Task requirements: The required output is the lines from the one with "text: administrar ->" through the end of the data, repeated verbatim, with no pictures included.

Data section:
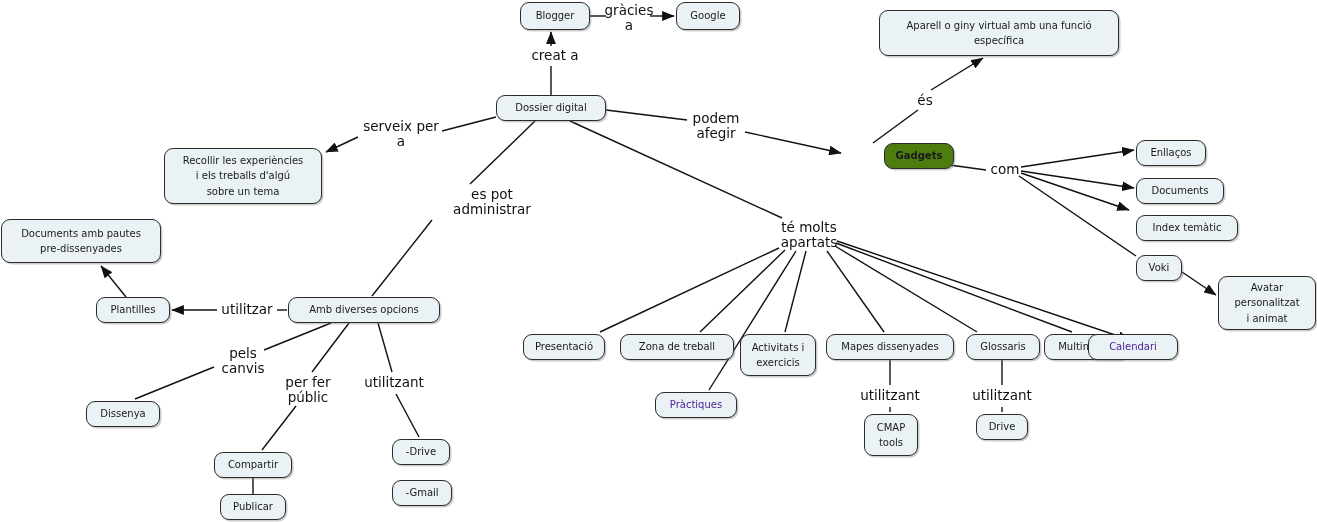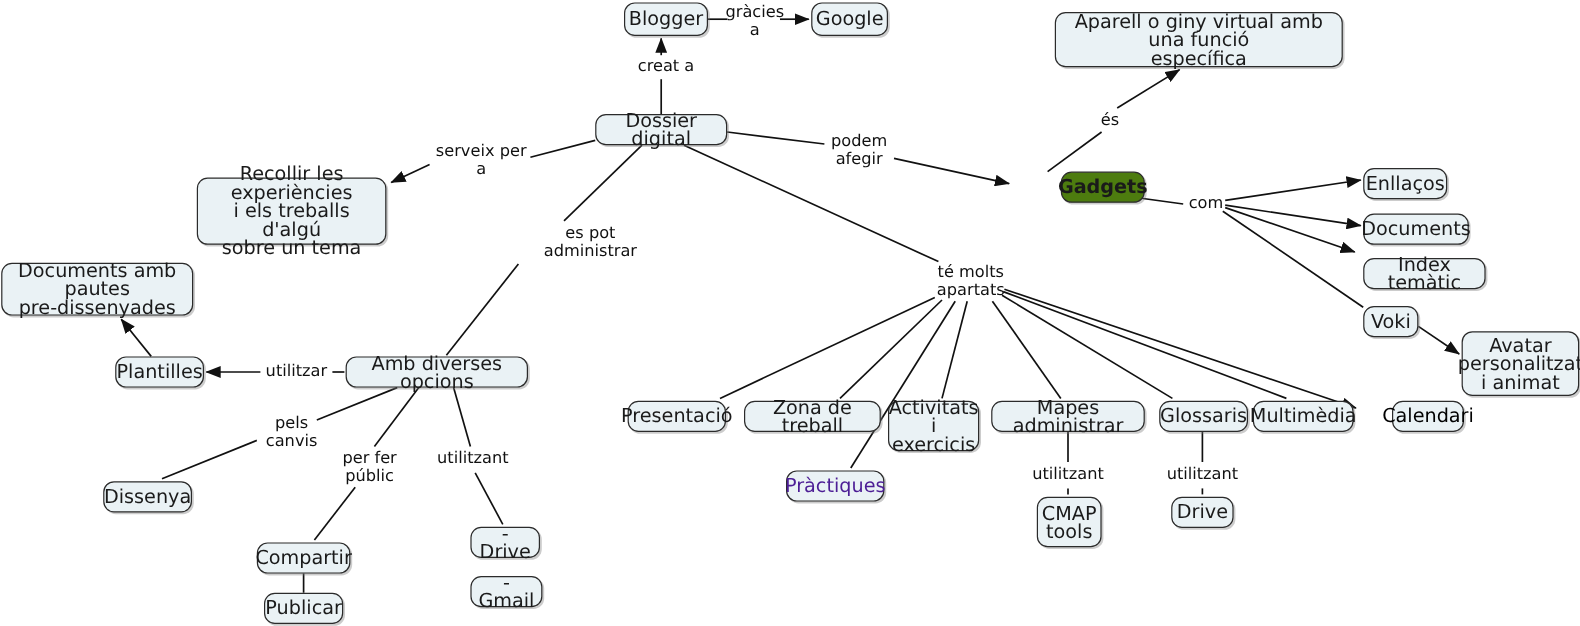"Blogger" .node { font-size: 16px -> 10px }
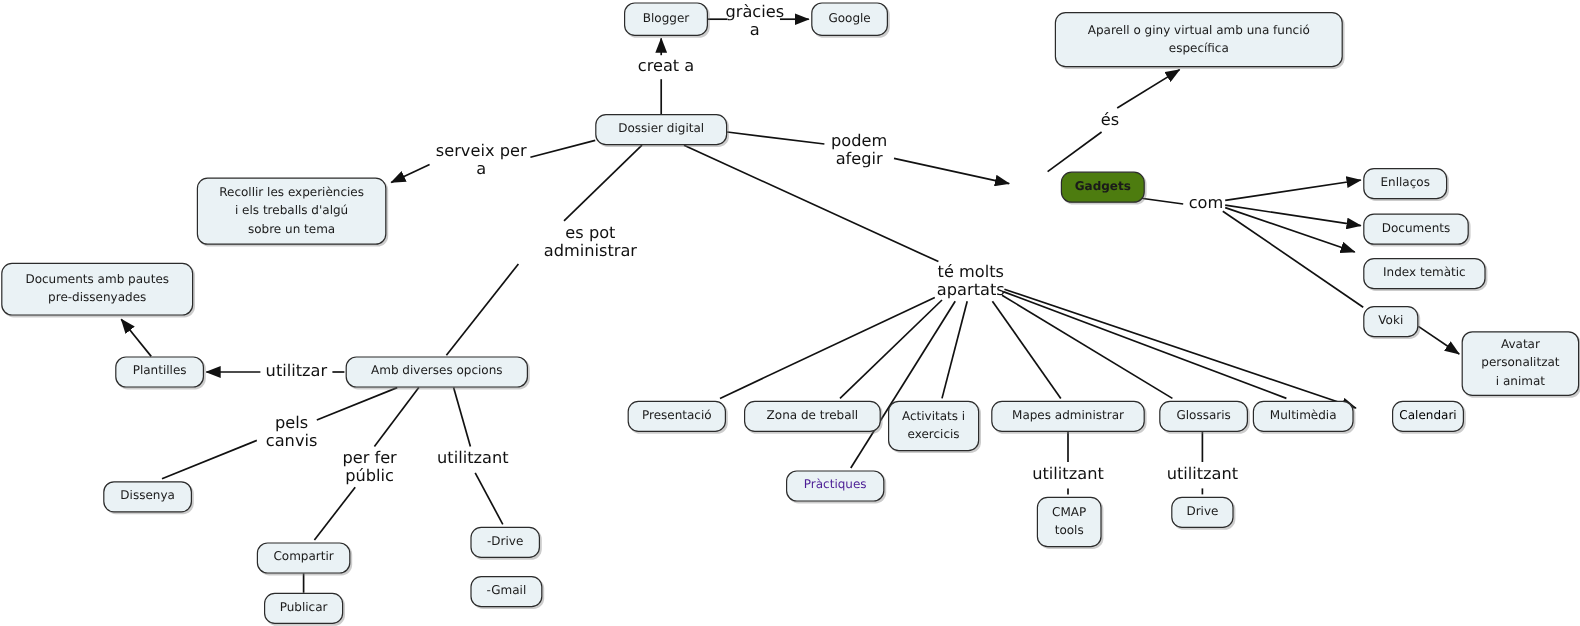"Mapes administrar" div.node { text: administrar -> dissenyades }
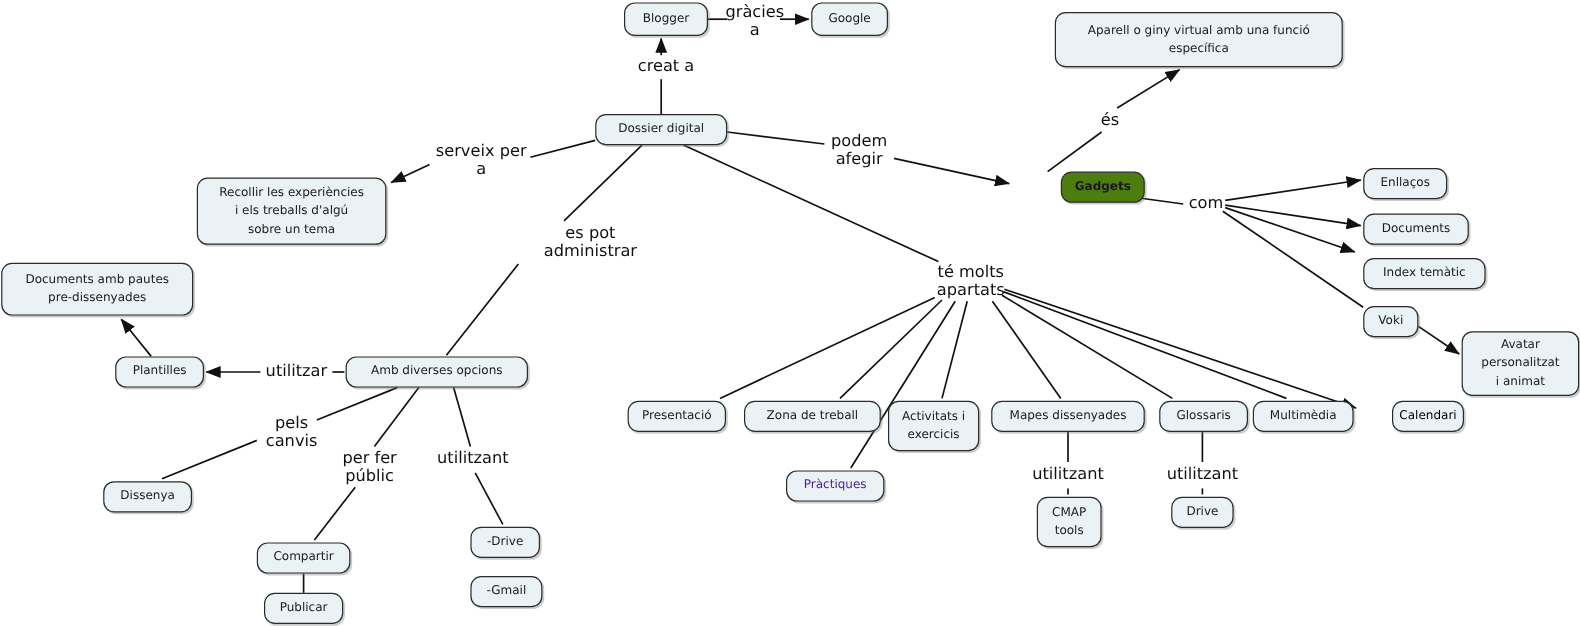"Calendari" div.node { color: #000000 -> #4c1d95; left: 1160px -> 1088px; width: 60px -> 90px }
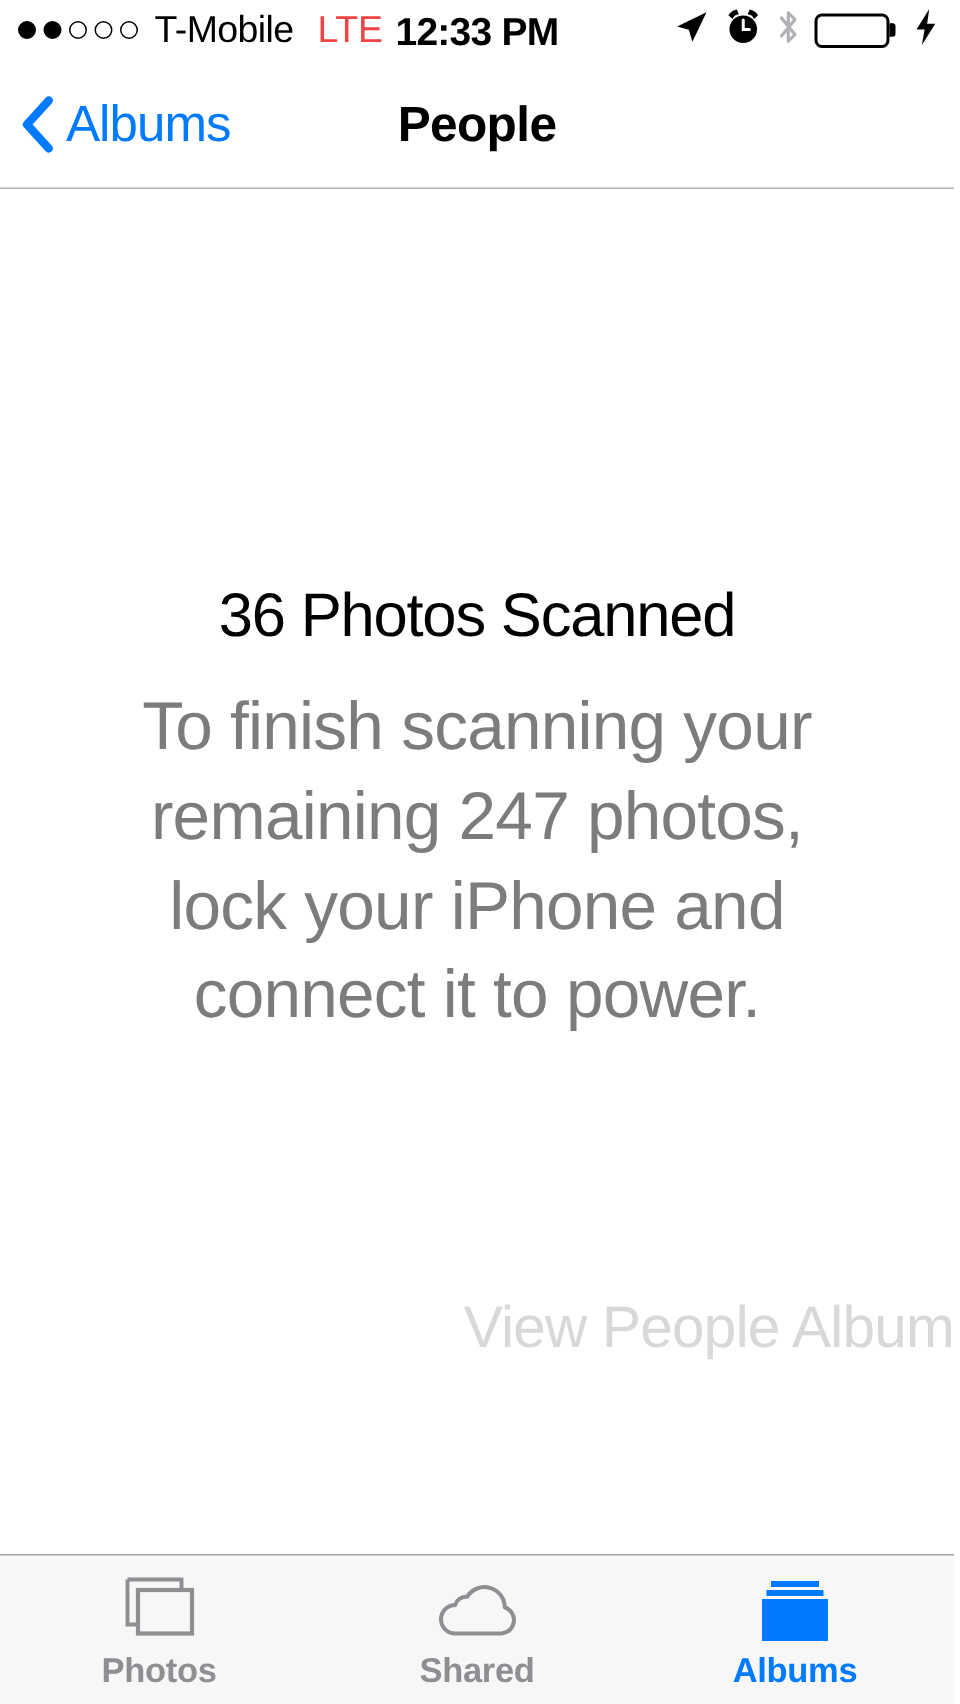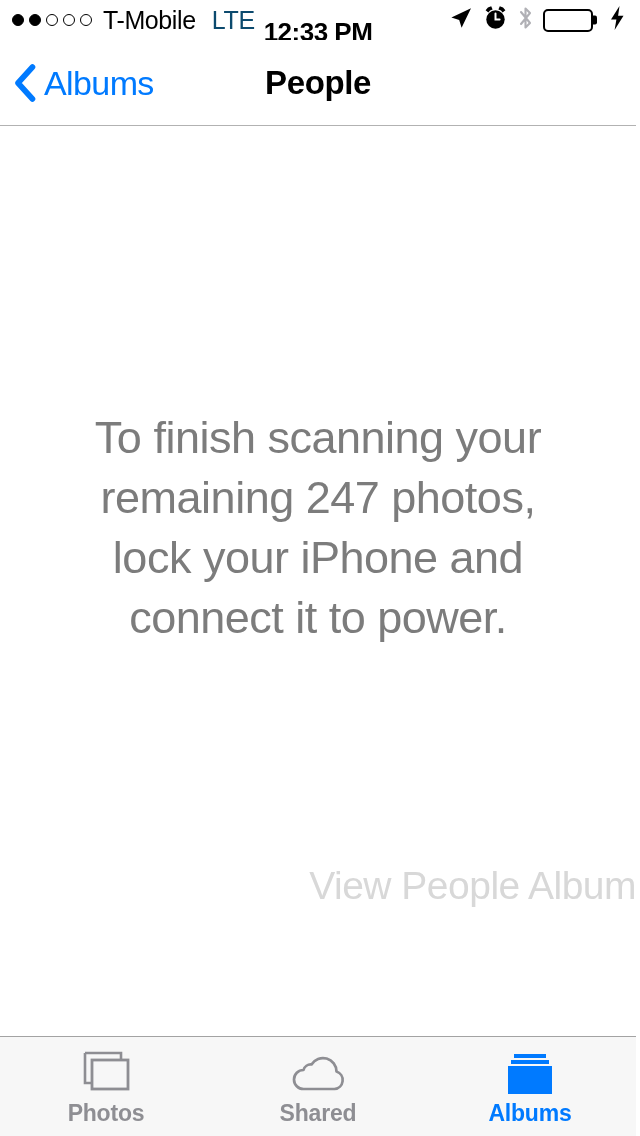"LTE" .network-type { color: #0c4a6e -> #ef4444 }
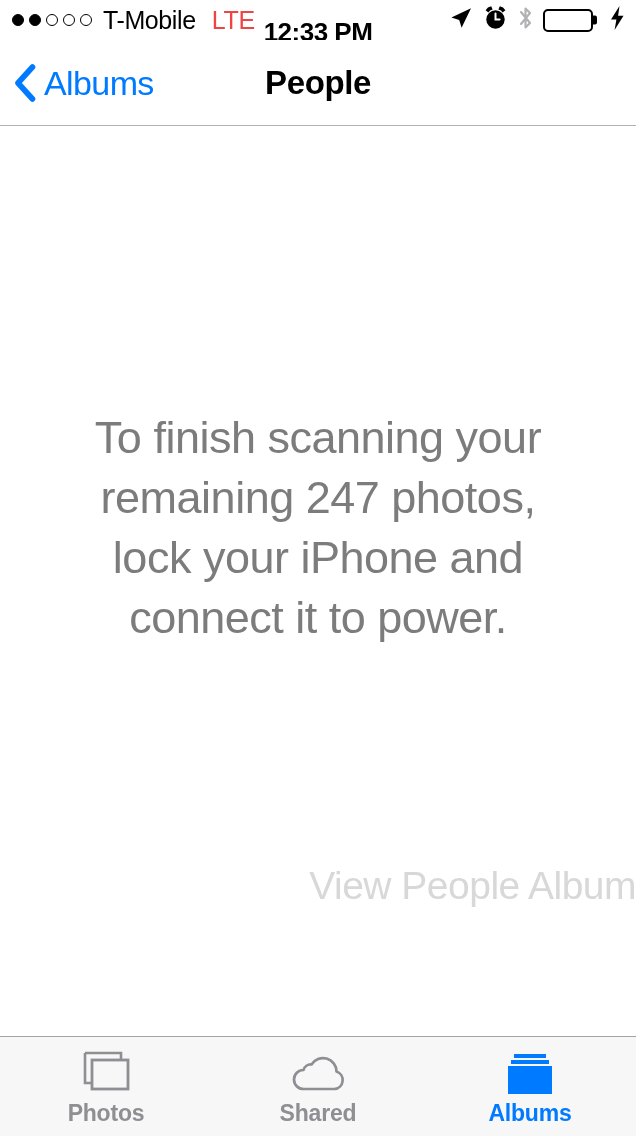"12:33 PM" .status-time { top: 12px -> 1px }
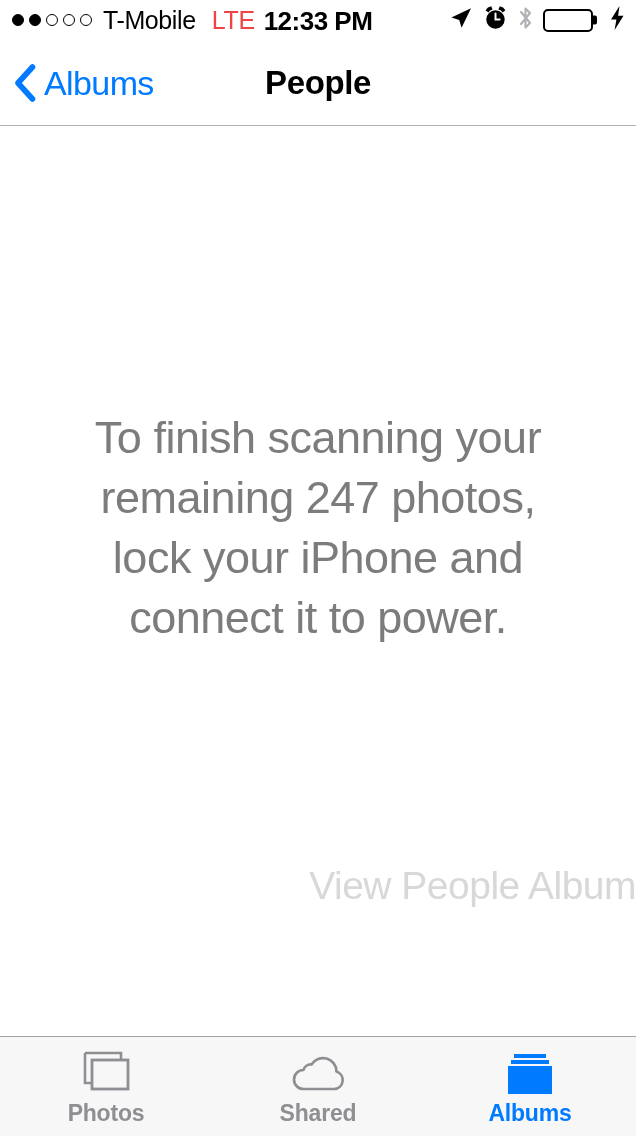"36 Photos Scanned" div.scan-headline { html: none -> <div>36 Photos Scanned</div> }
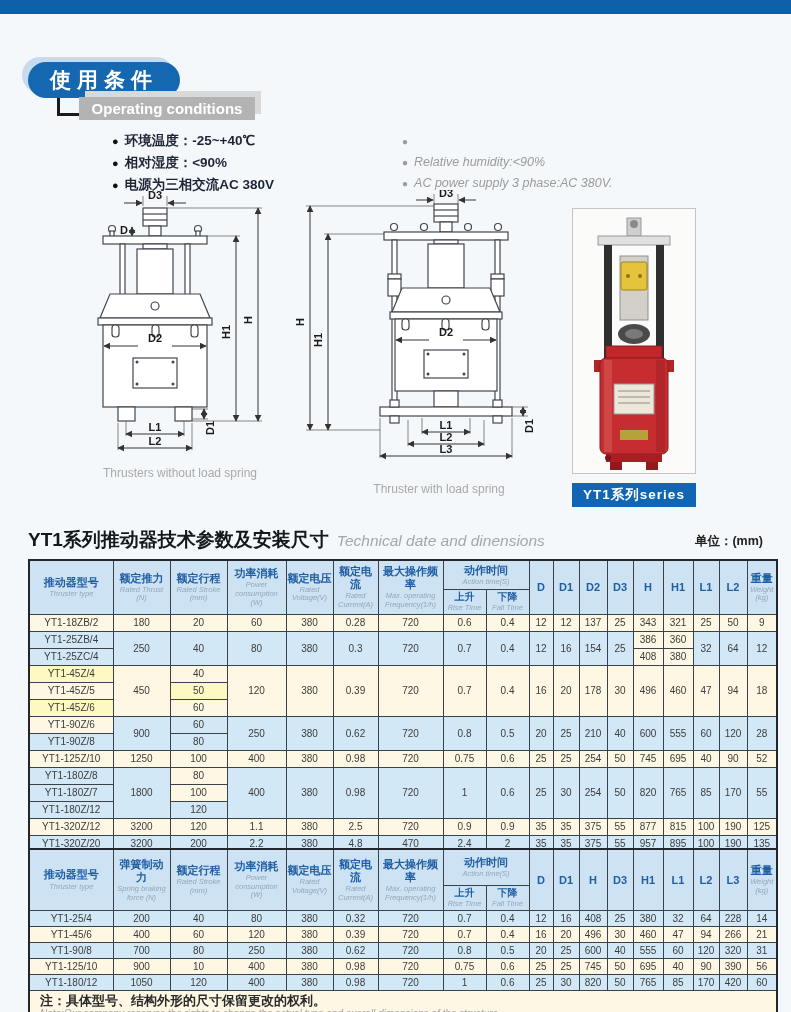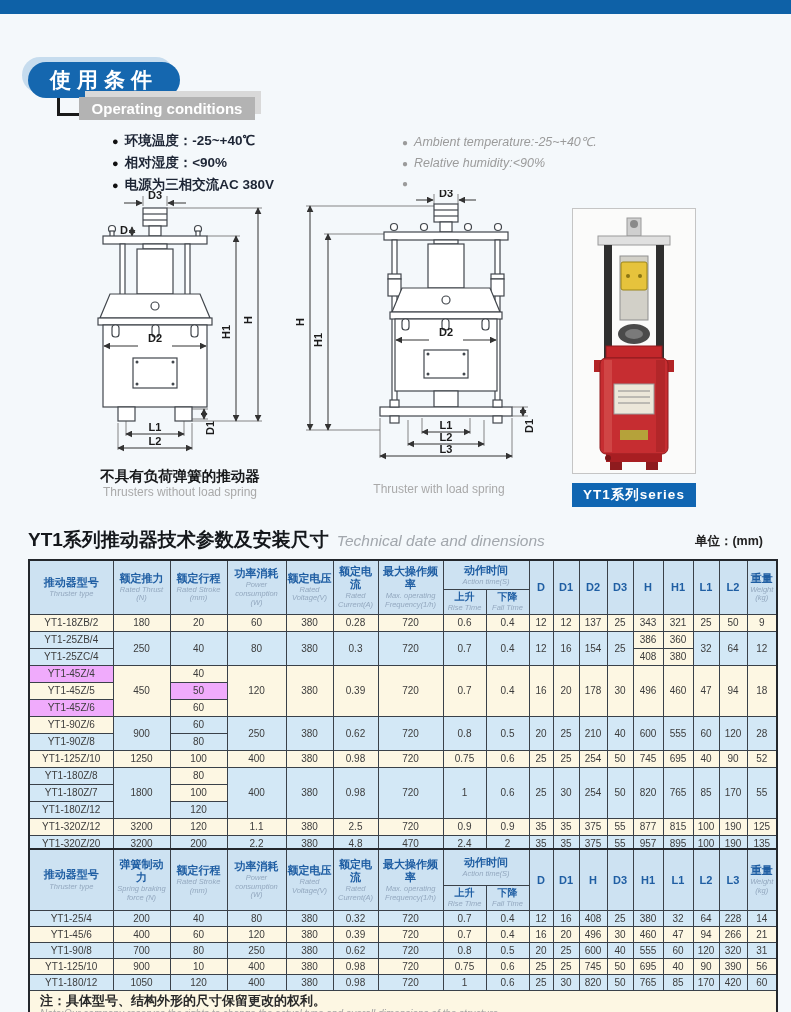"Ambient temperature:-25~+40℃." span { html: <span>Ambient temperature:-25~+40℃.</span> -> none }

Solution:
"Mapes administrar" div.node { text: administrar -> dissenyades }
"Calendari" div.node { color: #000000 -> #4c1d95; left: 1160px -> 1088px; width: 60px -> 90px }
"LTE" .network-type { color: #0c4a6e -> #ef4444 }
"12:33 PM" .status-time { top: 12px -> 1px }
"36 Photos Scanned" div.scan-headline { html: none -> <div>36 Photos Scanned</div> }
"Ambient temperature:-25~+40℃." span { html: <span>Ambient temperature:-25~+40℃.</span> -> none }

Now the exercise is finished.